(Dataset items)
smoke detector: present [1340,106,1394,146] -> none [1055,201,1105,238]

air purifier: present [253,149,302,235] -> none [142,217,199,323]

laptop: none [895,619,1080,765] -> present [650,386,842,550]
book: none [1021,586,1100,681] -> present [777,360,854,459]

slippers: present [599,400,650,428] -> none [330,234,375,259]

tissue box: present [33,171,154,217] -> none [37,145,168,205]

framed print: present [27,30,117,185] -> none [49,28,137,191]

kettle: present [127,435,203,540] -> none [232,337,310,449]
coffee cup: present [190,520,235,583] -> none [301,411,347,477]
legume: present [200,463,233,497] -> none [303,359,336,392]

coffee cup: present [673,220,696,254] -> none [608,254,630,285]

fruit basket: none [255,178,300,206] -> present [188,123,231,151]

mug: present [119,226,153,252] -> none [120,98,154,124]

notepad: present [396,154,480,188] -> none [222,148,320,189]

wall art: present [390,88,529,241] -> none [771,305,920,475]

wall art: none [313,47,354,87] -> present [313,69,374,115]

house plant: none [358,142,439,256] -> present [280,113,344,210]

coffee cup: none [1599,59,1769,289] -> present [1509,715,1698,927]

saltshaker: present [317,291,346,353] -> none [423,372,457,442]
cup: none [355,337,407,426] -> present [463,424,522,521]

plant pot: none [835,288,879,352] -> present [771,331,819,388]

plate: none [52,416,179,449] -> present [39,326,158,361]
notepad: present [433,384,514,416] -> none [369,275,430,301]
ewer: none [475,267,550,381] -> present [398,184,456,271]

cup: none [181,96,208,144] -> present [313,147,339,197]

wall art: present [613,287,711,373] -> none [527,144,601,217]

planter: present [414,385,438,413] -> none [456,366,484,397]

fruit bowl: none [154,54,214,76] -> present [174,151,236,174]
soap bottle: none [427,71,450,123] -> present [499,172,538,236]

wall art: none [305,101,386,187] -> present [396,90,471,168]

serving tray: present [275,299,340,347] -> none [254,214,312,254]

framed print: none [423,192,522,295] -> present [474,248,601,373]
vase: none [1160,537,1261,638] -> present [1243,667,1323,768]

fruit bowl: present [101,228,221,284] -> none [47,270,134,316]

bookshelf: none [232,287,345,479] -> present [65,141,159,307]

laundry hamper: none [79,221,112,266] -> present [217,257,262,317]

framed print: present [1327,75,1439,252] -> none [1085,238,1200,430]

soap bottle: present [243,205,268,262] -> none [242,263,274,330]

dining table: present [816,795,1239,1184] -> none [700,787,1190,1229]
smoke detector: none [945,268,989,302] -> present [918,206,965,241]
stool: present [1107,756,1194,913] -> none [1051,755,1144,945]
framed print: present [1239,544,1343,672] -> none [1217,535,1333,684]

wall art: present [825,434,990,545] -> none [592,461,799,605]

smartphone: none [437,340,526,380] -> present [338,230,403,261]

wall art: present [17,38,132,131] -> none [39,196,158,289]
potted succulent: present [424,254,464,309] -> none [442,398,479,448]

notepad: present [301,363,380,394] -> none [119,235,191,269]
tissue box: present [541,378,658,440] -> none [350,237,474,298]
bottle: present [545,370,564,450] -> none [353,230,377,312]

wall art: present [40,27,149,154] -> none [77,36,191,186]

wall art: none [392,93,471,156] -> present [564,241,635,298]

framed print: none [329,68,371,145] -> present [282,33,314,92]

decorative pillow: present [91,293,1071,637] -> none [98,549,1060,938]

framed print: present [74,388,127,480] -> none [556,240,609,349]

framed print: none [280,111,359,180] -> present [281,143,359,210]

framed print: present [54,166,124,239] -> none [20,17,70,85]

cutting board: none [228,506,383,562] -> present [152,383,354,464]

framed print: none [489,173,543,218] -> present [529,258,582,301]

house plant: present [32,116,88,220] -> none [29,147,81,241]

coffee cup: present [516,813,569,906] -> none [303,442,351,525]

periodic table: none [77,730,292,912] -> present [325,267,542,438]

§ Your goal: Locate the line that contains "framed print: none [329,68,371,145]", then please quote it and every line after it to the end of the entries above, exactly and with nothing else.

§ Answer space:
framed print: none [329,68,371,145] -> present [282,33,314,92]

decorative pillow: present [91,293,1071,637] -> none [98,549,1060,938]

framed print: present [74,388,127,480] -> none [556,240,609,349]

framed print: none [280,111,359,180] -> present [281,143,359,210]

framed print: present [54,166,124,239] -> none [20,17,70,85]

cutting board: none [228,506,383,562] -> present [152,383,354,464]

framed print: none [489,173,543,218] -> present [529,258,582,301]

house plant: present [32,116,88,220] -> none [29,147,81,241]

coffee cup: present [516,813,569,906] -> none [303,442,351,525]

periodic table: none [77,730,292,912] -> present [325,267,542,438]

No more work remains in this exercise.